Washington, DC, 29 January 2016 (PAHO/WHO) — With the slogan "We can, I can," the Pan American Health Organization (PAHO) is joining the international community to commemorate World Cancer Day (February 4) by urging the implementation of public policies that could prevent more than one-third of cancers.
Cancer is the second-leading cause of death in the Americas, where an estimated 2.8 million people are newly diagnosed and 1.3 million people die from this group of diseases each year. The leading cancer types in the region in men are lung, prostate and colorectal cancer, and in women, breast, lung and cervical cancer. If no further action is taken, cancer is projected to result in over 4 million new cases and 1.9 million deaths by 2025, driven in part by the aging population and changing lifestyles.

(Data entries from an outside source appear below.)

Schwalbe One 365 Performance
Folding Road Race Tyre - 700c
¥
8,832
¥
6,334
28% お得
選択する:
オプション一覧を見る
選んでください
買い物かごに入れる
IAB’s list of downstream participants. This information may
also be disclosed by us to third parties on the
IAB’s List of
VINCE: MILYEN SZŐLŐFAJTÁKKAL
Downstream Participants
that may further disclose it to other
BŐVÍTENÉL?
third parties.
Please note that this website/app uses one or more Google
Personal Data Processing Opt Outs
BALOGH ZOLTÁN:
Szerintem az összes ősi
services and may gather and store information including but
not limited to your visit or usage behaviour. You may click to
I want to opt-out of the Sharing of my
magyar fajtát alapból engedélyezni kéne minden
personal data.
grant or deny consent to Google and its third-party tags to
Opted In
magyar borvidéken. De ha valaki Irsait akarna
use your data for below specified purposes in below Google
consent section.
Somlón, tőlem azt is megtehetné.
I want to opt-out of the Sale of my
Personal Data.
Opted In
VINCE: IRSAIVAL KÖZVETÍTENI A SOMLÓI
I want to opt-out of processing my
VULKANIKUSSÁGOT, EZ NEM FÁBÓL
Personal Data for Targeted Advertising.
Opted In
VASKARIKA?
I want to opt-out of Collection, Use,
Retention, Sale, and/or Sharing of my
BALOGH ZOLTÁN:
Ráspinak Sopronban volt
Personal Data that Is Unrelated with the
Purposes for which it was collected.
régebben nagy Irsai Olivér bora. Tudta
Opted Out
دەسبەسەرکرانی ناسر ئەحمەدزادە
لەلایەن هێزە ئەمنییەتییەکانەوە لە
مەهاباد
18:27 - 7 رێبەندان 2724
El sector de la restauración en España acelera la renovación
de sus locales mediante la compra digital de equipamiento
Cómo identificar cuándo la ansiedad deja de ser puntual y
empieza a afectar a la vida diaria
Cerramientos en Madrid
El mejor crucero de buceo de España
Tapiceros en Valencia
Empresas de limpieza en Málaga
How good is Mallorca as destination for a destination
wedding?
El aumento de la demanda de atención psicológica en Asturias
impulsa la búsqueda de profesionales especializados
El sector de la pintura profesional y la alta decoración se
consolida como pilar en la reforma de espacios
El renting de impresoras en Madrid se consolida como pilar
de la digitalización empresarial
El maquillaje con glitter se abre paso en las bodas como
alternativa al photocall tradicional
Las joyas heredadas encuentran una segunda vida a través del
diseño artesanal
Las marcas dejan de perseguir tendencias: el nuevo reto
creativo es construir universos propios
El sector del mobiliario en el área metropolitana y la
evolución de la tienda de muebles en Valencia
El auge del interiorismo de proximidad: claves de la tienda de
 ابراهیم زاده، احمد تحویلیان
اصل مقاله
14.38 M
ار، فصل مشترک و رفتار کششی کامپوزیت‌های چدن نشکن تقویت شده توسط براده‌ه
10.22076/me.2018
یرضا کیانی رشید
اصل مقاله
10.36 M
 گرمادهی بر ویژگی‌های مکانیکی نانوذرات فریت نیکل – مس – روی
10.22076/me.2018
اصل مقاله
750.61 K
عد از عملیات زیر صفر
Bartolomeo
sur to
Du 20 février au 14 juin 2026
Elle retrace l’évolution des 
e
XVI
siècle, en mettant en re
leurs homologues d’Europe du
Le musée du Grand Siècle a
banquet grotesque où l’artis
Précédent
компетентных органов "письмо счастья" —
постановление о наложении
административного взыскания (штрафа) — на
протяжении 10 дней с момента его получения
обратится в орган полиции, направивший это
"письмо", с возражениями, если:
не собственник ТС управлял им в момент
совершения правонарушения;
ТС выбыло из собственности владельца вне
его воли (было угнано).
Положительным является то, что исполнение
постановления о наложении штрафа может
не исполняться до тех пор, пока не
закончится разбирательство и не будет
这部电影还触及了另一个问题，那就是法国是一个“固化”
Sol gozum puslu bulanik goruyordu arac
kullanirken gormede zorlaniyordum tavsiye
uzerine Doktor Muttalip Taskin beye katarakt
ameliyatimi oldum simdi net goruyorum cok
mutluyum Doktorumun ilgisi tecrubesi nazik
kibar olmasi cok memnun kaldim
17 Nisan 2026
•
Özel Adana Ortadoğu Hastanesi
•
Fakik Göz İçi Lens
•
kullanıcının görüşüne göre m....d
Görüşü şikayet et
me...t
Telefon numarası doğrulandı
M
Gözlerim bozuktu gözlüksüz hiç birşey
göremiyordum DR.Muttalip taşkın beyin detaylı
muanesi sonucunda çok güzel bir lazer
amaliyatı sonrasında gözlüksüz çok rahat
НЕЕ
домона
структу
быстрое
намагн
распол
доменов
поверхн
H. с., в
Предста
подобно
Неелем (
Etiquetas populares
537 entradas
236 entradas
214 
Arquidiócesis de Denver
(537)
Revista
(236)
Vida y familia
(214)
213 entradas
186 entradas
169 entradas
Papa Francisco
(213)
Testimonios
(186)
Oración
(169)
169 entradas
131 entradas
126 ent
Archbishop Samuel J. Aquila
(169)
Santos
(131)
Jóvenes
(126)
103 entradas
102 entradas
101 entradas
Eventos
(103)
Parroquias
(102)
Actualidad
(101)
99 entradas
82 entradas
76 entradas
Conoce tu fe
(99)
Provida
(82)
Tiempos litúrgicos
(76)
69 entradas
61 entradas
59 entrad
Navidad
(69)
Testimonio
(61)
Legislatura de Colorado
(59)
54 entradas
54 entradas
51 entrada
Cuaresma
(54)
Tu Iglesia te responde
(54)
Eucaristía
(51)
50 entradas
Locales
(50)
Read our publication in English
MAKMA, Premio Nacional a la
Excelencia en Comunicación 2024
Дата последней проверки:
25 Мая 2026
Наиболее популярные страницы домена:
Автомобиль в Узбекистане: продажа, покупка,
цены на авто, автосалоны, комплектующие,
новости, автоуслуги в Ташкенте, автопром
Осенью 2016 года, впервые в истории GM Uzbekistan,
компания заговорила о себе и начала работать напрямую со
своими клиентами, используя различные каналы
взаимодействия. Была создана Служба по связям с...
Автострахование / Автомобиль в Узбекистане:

Experts say, however, that more than one-third of cancers could be prevented by reducing risk factors for cancer and other noncommunicable diseases, particularly smoking, overweight and obesity, physical inactivity, unhealthy diet, and harmful use of alcohol.
"To address cancer and save lives, we must strengthen policies and services that effectively prevent and detect cancer in its early stages, and also increase access to treatment and improve cancer patients' quality of life," said Silvana Luciani, PAHO's regional adviser on cancer.
Strategies proposed by PAHO/WHO to reduce the risk of cancer and other noncommunicable diseases include:
- Increasing taxes, restricting access, and warning about the dangers of tobacco and harmful use of alcohol
- Promoting public awareness about healthy diet, physical activity and healthy weight
- Immunizing infants against hepatitis B to prevent liver cancer, and immunizing girls against human papillomavirus to prevent cervical cancer
- Organizing screening programs for cervical cancer and breast cancer to detect them at early stages, when they are more amenable to treatment
"We can, I can"
The goal of World Cancer Day, which is supported by the International Union for International Cancer Control (UICC), is to demonstrate how all people, both collectively and individually, can contribute to reducing the cancer burden.
Individually, people can:
- Talk to their doctor about their risk of cancer and how to reduce it
- Participate in cancer screening and early detection programs
- Adopt healthy lifestyles to reduce cancer risks
- Advocate for better access to cancer screening and treatment services
- If they or a loved one has had cancer, share their experiences with others
- Support people living with cancer
- Understand that early detection and early treatment save lives.
Collectively, we can:
- Prevent cancer
- Detect cancer early and improve treatment results
- Create health-promoting public policies to reduce cancer risk factors
- Ensure palliative care policies and access to pain medications
- Improve access to cancer care and cancer treatments
- Demonstrate the need to invest in cancer detection, treatment and research
- Better understand the causes and risk factors of cancer and how to prevent it
- Train health professionals to join the fight against cancer
- Educate and inform the public about cancer.
PAHO is working with countries in the Americas to reduce premature deaths from non-communicable diseases (NCDs), including cancer, by 25% by the year 2025.
Through PAHO's NCD plan of action, launched in 2013, PAHO promotes the reduction of tobacco use and harmful use of alcohol, promotes healthy diet and increased physical activity, supports the introduction of HPV vaccines and HPV testing to prevent cervical cancer, and promotes improvements in quality and access to early diagnosis of breast cancer.
PAHO also supports improvements in radiotherapy services and access to affordable essential chemotherapy drugs; and promotes the expansion of palliative care policies, programs and opioids for pain relief and symptom management.
PAHO, founded in 1902, is the oldest international public health organization in the world. It works with its member countries to improve the health and the quality of life of the people of the Americas. As the Regional Office for the Americas of WHO, it is part of the United Nations system. It is also a member of the inter-American system.